The Cave review

What The Cave Got Right

+ Great story

+ Awesome Visual style

What The Cave Got Wrong

– Broken controls

– Frame-rate stutter on the PS3/Xbox 360 version

A Time Traveller, a Knight and an Adventurer walk into a talking cave. While that may sound like the beginning of a joke heard during the drunken hours of a seedy Saturday morning, it’s actually an accurate depiction of my experience with The Cave. Funny man Ron Gilbert’s latest release is a thought provoking platform puzzle adventure, and while it harbours the wit and charm that put this legendary creator on the map, it lacks the cultural impact of his previous work.

The Cave is filled with throwbacks to Gilbert’s iconic works, which is apparent from the character select screen. There are seven characters (the same number as Maniac Mansion) featured in the game, each with a unique backstory and special power. Of those seven, players need to choose three to take into the cave – a magical labyrinth that holds the deepest desires of your chosen characters. For my first playthrough I set off with the Time Traveller, the Adventurer and the Knight.

Once entering the cave, players will be tested with a number of puzzles spread across interesting locations, all of which change depending on which characters you are using. With my three chosen characters I visited ancient pyramids, the future, prehistoric times and even a medieval castle. The puzzles themselves are challenging to a point where you tend to feel rather smart when you eventually work out how to press on to the next area.

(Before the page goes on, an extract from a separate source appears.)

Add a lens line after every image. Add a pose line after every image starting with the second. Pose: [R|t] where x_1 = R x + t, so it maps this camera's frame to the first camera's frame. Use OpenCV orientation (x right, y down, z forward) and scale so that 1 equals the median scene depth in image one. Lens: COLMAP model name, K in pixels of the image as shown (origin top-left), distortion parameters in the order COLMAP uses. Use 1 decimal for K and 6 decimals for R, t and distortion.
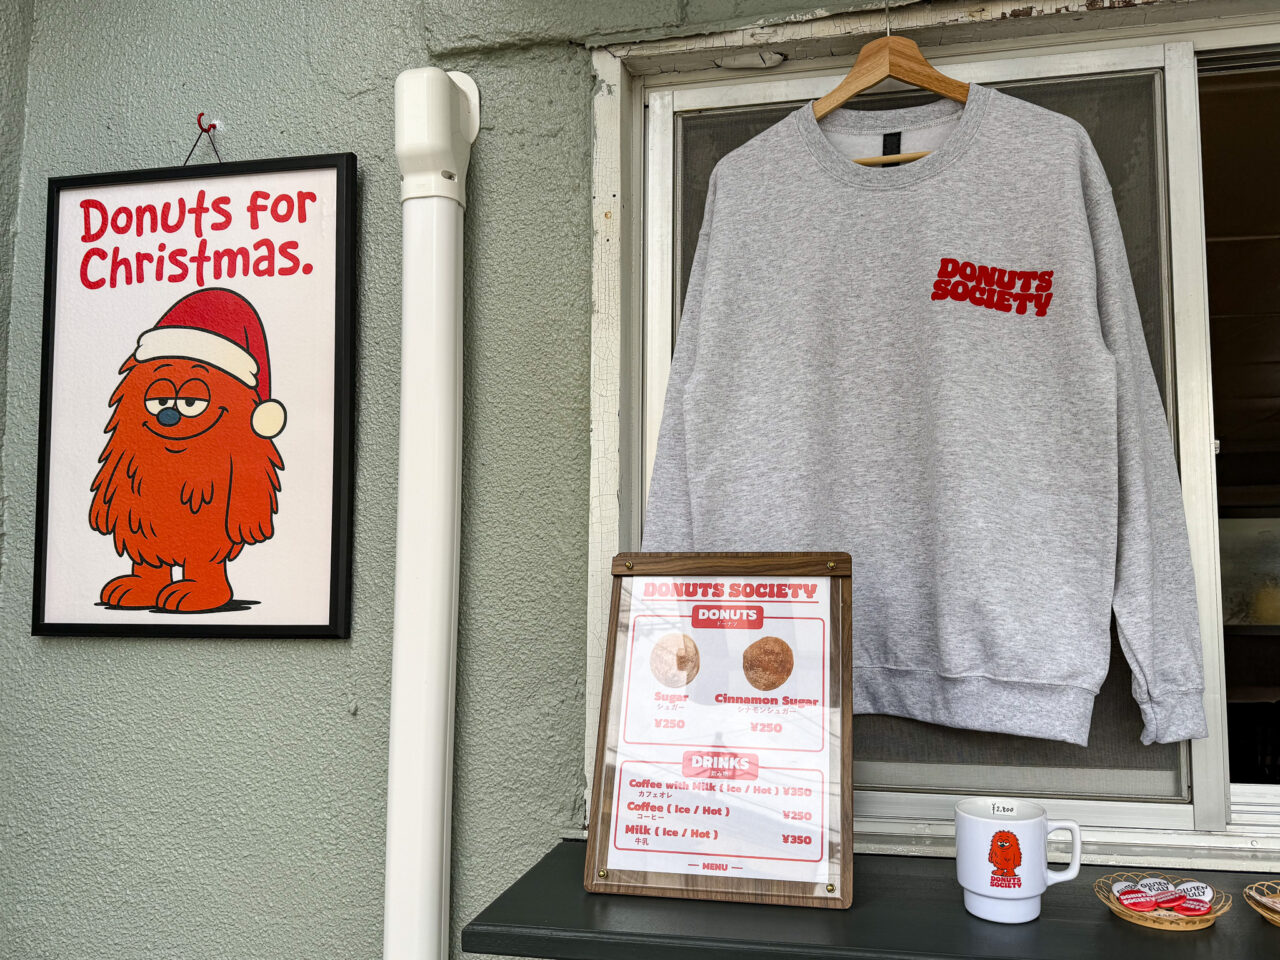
lens RADIAL K [[1101.3, 0, 641.6], [0, 1101.3, 488.1], [0, 0, 1]] dist [0.002330, -0.004101]
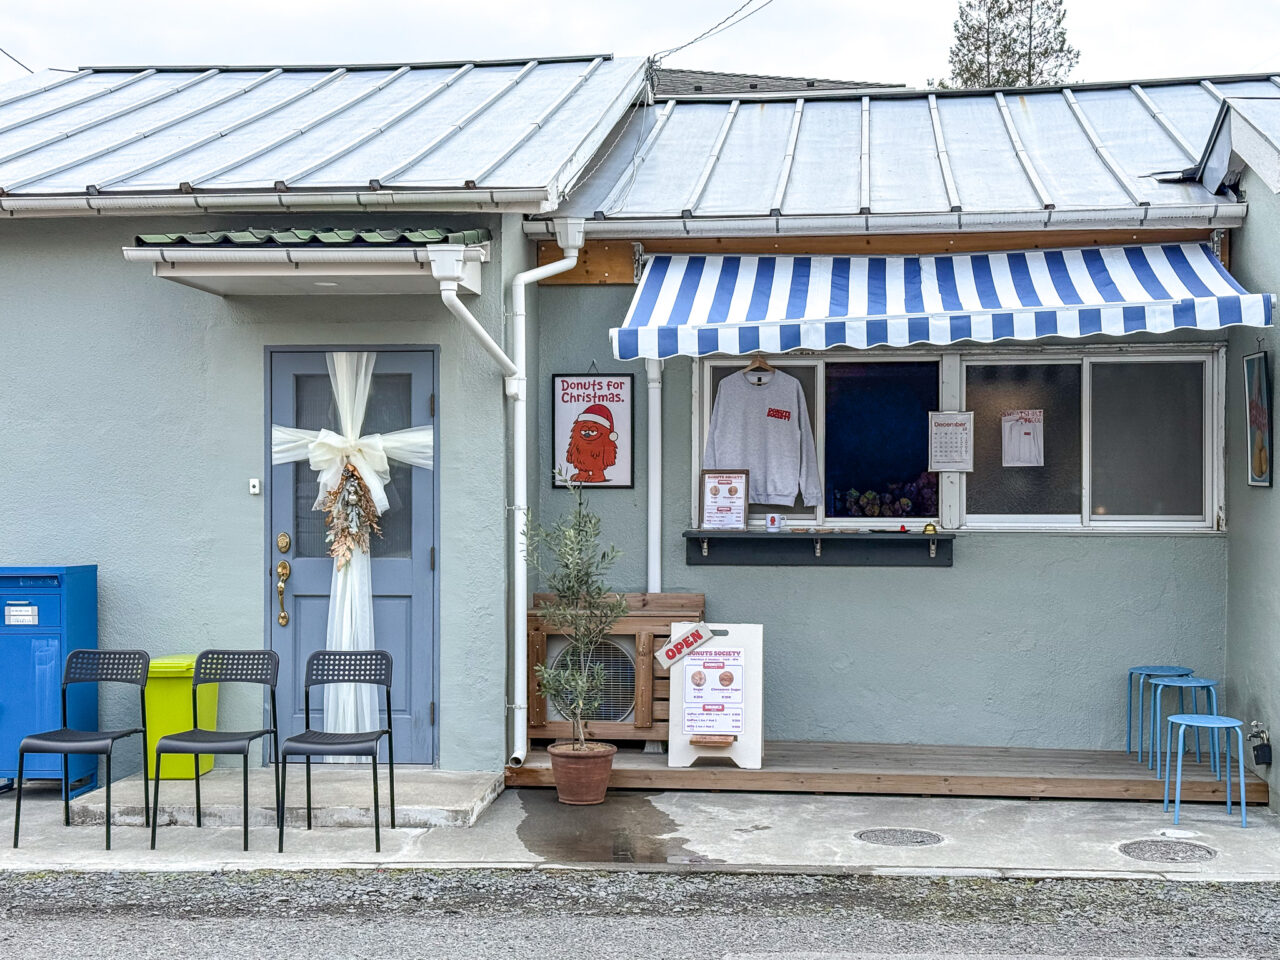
lens RADIAL K [[1798.0, 0, 646.7], [0, 1798.0, 476.2], [0, 0, 1]] dist [-0.349642, 0.000000]
pose [[0.993291, -0.001781, 0.115632, -1.033228], [-0.008805, 0.995815, 0.090968, -0.551270], [-0.115310, -0.091376, 0.989118, -5.963371]]
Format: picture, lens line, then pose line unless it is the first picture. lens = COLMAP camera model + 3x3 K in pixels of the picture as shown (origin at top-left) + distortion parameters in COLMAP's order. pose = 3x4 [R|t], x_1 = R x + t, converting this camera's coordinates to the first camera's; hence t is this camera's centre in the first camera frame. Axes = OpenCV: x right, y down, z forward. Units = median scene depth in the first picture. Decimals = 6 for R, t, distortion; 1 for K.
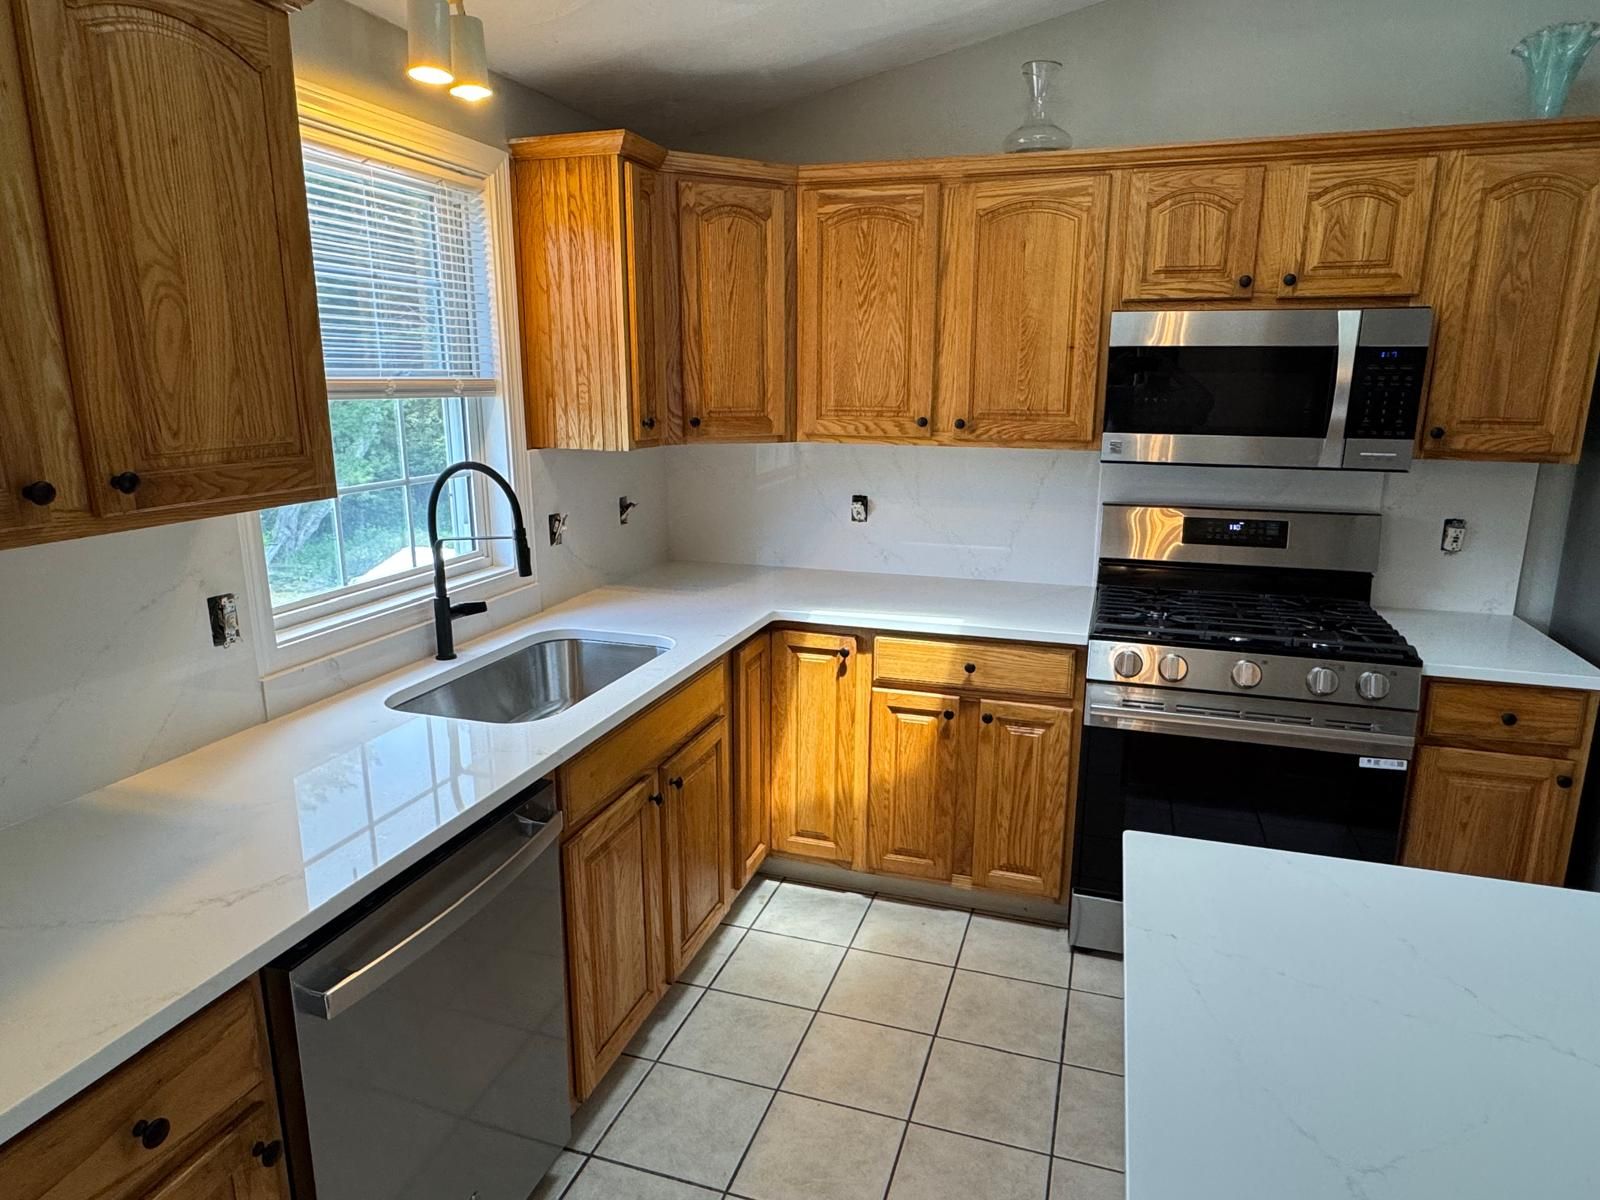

The use of three active characters has its advantages when creating compelling puzzles. Players can switch between each of their three characters simply by using the D-pad (or numbers for PC gamers), which is often essential for completion. If you have three friends however, you can each control one of the characters locally which ensures everyone plays their part to progress the story.

Each character has their own backstory which is revealed via cave paintings which are found throughout the game. I quickly learned that my three characters all had questionable motives to be in the cave, and it soon became apparent that they only cared about themselves.

The narrative is what is truly interesting about The Cave. While Gilbert’s trademark humour is front and center, it manages to be a thought provoking process that leaves you to reflect on your character’s tale. It’s truly remarkable to see a game that isn’t afraid to share a darker message by the time the game is over, with an ending that can either offer redemption or peril.

The game does have some gaping issues, however. The platforming feels wrong, which is a major problem when you rely on those mechanics to explore the game world. Each character feels lofty and the controls are inaccurate. I quickly lost count how many times I jumped off a ladder in the wrong direction, or accidentally grabbed a rope when simply trying to move forward. It’s not a deal breaker, but it really does hurt the experience.

The PC version is by far the best looking of the bunch, with silky smooth frame rates all round. However, the controls are by far the worse, with the keyboard and mouse feeling clunky and often resulting in wrong actions when dragging and using items.

The Xbox 360 and PS3 versions run into serious frame-rate stutter, particularly when arriving at a checkpoint or loading a new area. Once again, not a deal breaker, but The Cave isn’t pushing graphical boundaries, so this should not be a problem.

The pace is also concerning, and one of the major reasons why I cannot recommend the game to the masses. While I personally loved it, I know a number of gamers won’t appreciate the constant character switching when playing solo, the backtracking for items and the quirky humour.